**PROVIDED PASSAGE**:
==============================
Tuesday, April 15, 2008

Stuff _______ Like(s)

Wowzers, it's funny when an idea takes off, huh? Like the bizarre and growing world of lolcats, lolruses, lolpresidents, and all manner of other lolcreatures before it, the new-fangled phenomena of Stuff ____ Like(s) is, apparently, the new black.

As the big daddy blog that started it all, Stuff While People Like burst into so many of our lives earlier this year, documenting the obsessions of white folks with entries on hilarious topics such as "Knowing What's Best for Poor People," "Kitchen Gadgets," and "The Idea of Soccer." The precision of their wit was remarkable, and the accuracy of their commentary hit home in that way that makes you go... hmm, then laugh out loud. Still, a good phenomena can't help but be co-opted in this internet age, hence I have learned in the last week of two new sub-sites that use the same mold (and the same layout) to talk about Stuff _____ Like(s). They are:

Stuff Hill People Like
This is the first sub-site I heard about, through a friend on Facebook, and it provides a nice case study in how these phenomena can spin off into oddness. The Hill People version is either one of two things:

a. it's a niche thing, that is hilarious to the hill people, and who cares what anybody else thinks
b. it attempts to make the eccentricities of the hill available and funny to people beyond it.

Even as someone who lived in DC for awhile, and is quite a political junkie (although I recognize there's a difference between being a political junkie and part of the crowd up on the hill) I think it fails at this second one. One strength here, is that since the "Hill People" in question are, in fact a crowd, this page can use an angle SWPL often does, discussing how you can use knowledge of what white people (or hill people) like to make conversation with them.

Our second example is, perhaps more interesting.
==============================
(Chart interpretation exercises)
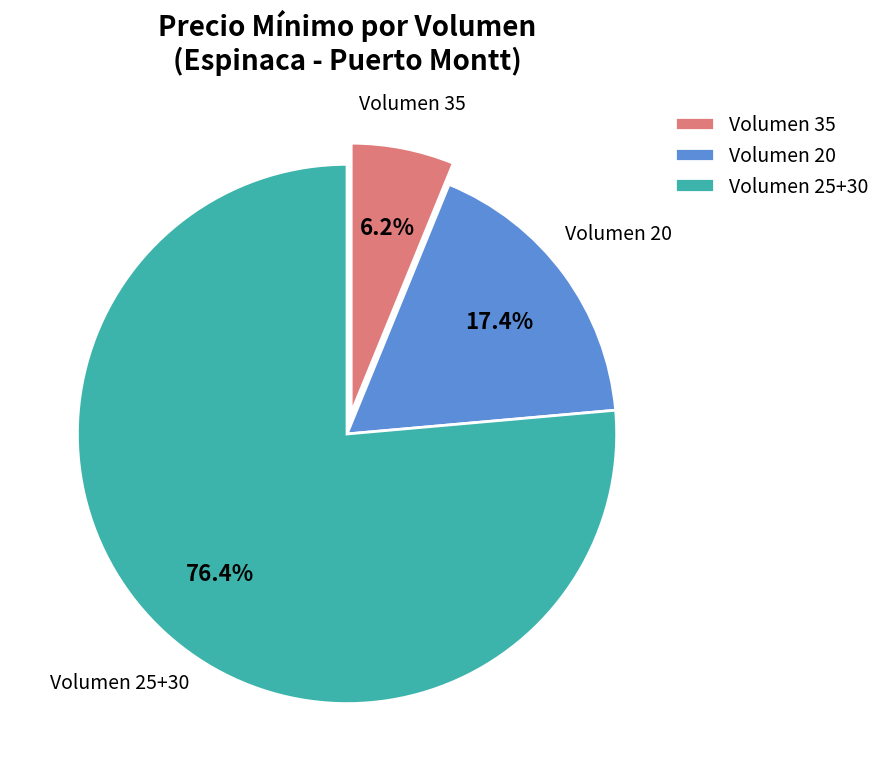

Which has a higher value, Volumen 35 or Volumen 25+30?

Volumen 25+30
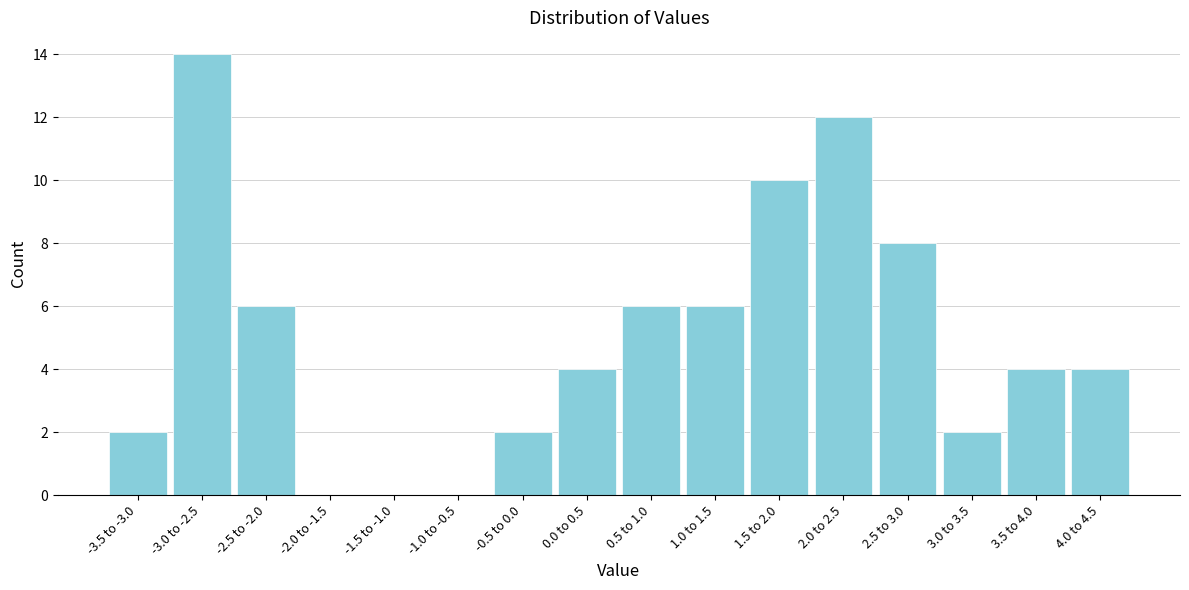

Reading left to right, list all the values displayed in this chart.

-3.5 to -3.0=2	-3.0 to -2.5=14	-2.5 to -2.0=6	-2.0 to -1.5=0	-1.5 to -1.0=0	-1.0 to -0.5=0	-0.5 to 0.0=2	0.0 to 0.5=4	0.5 to 1.0=6	1.0 to 1.5=6	1.5 to 2.0=10	2.0 to 2.5=12	2.5 to 3.0=8	3.0 to 3.5=2	3.5 to 4.0=4	4.0 to 4.5=4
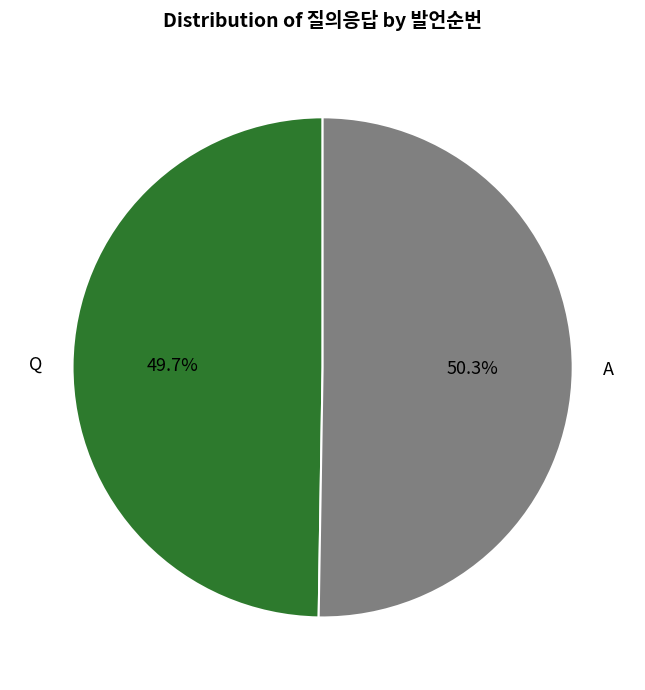

How many slices are in this pie chart?

2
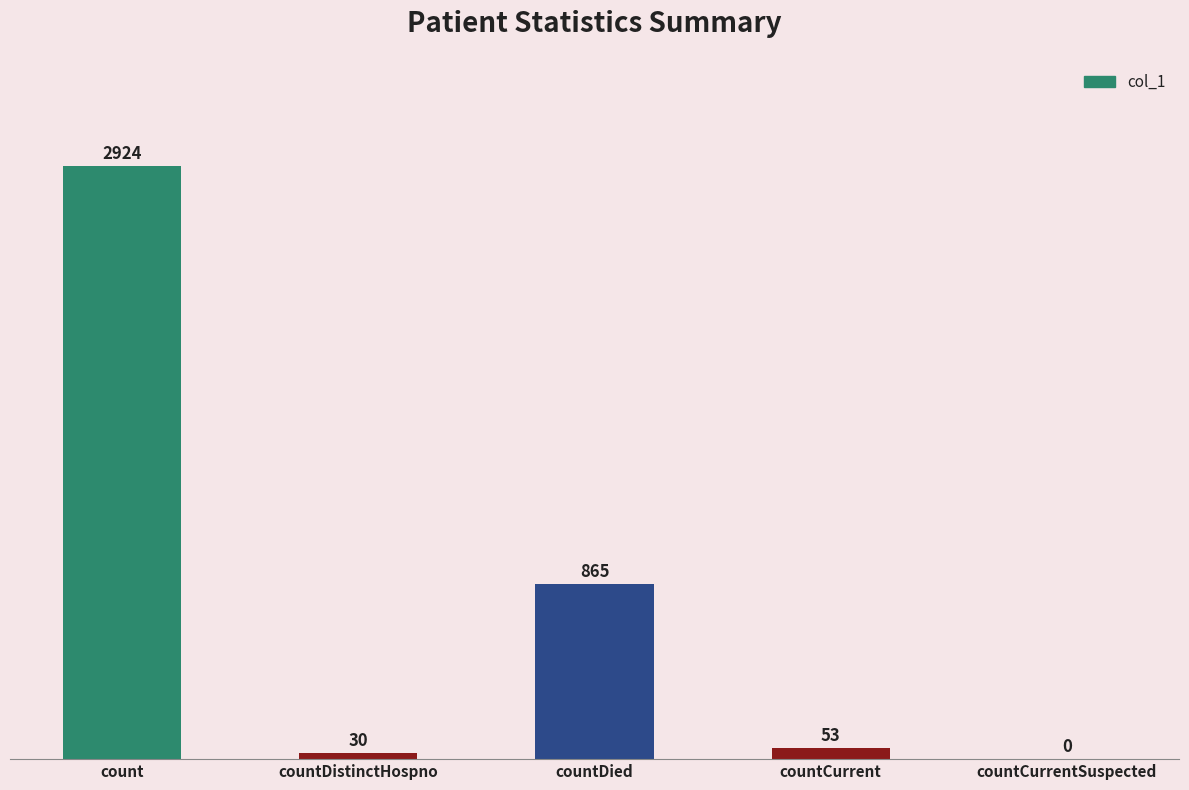

What is the change in value from countDied to countCurrentSuspected?

-865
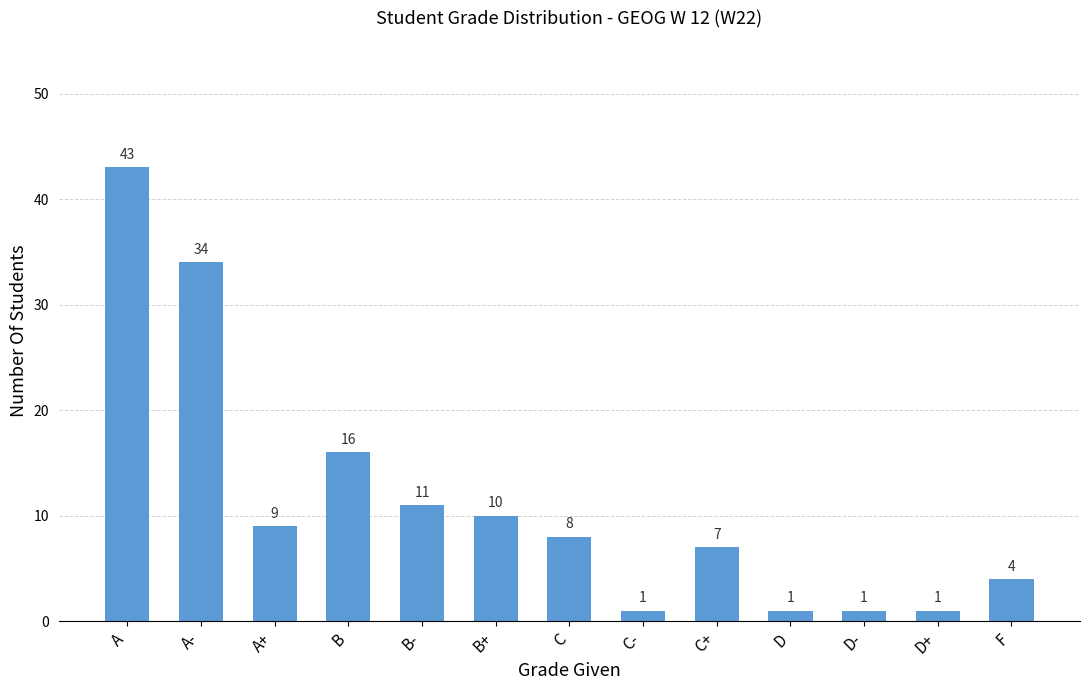

What is the difference between the maximum and second lowest values?

42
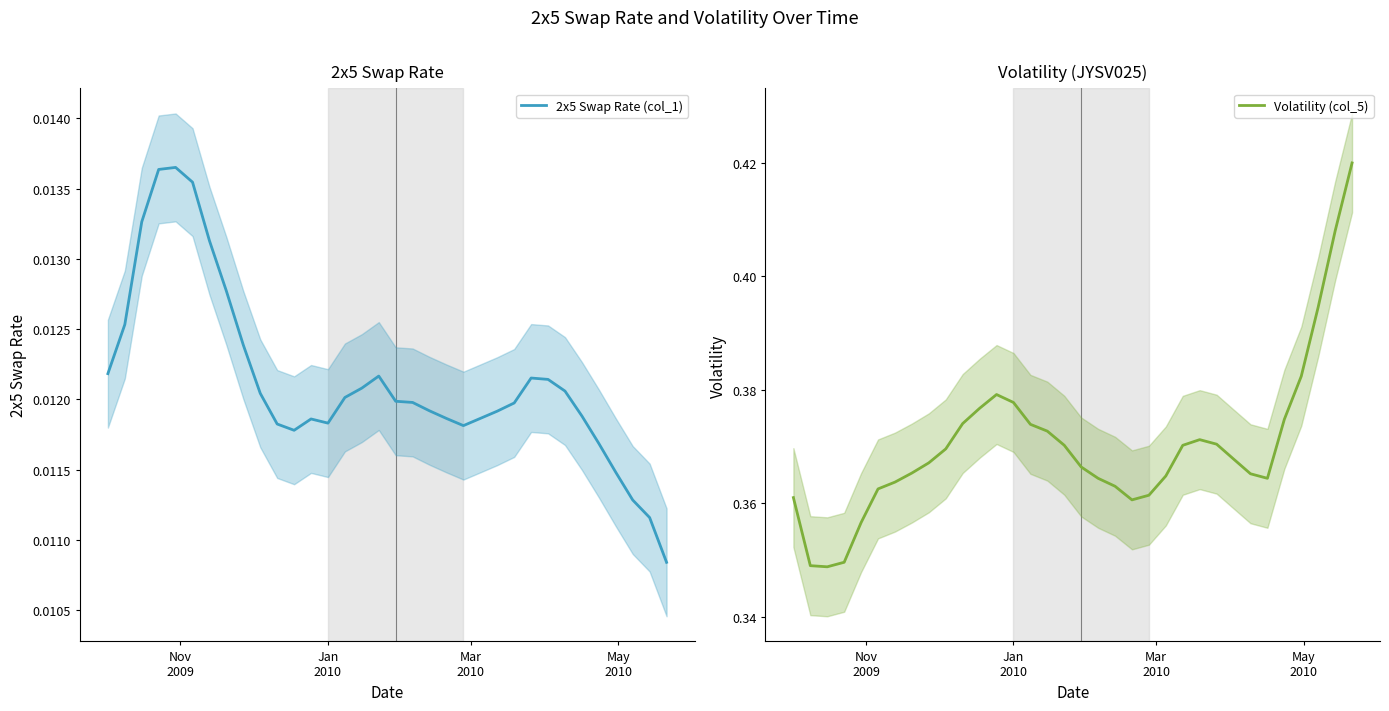

In 2x5 Swap Rate (col_1), how many points are higher than both neighbors (excluding endpoints)?

4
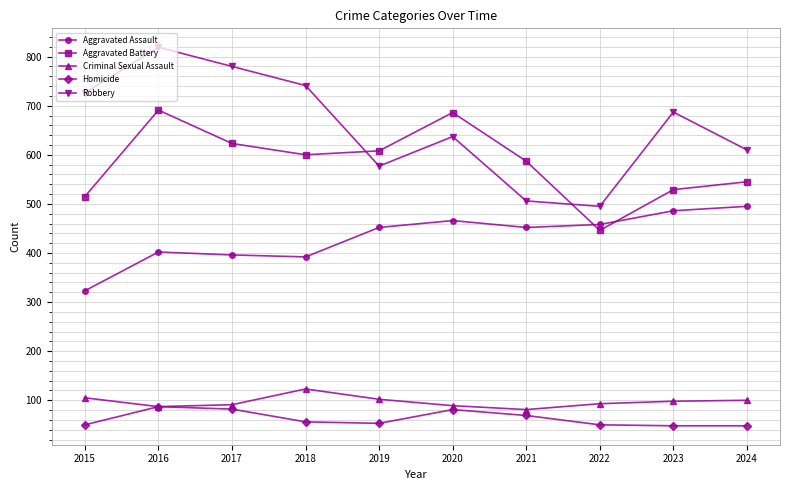

Does the chart display data point markers on the line(s)?

Yes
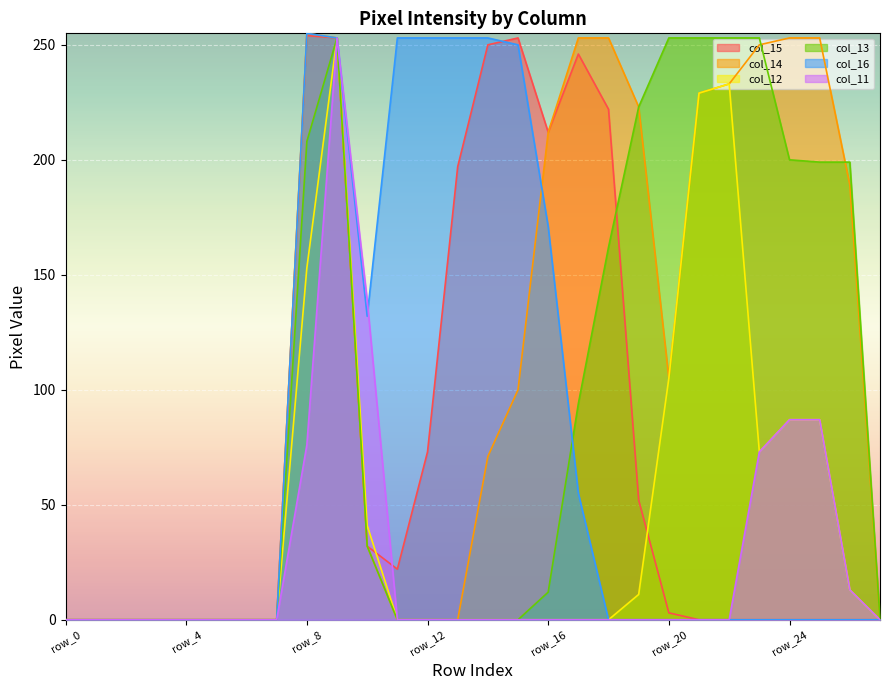

How many lines are shown in the chart?

6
==============================
**EXERCISE TASKS**:
1 - Quote everything in the blog post from "Tuesday, April 15, 2008" down to "the new black.".
2 - According to the blog post, how did the writer first hear about Stuff Hill People Like?
Rely on the blog post alone when responding.

**OUTPUTS IN ORDER**:
1 -
Tuesday, April 15, 2008

Stuff _______ Like(s)

Wowzers, it's funny when an idea takes off, huh? Like the bizarre and growing world of lolcats, lolruses, lolpresidents, and all manner of other lolcreatures before it, the new-fangled phenomena of Stuff ____ Like(s) is, apparently, the new black.

2 - Through a friend on Facebook.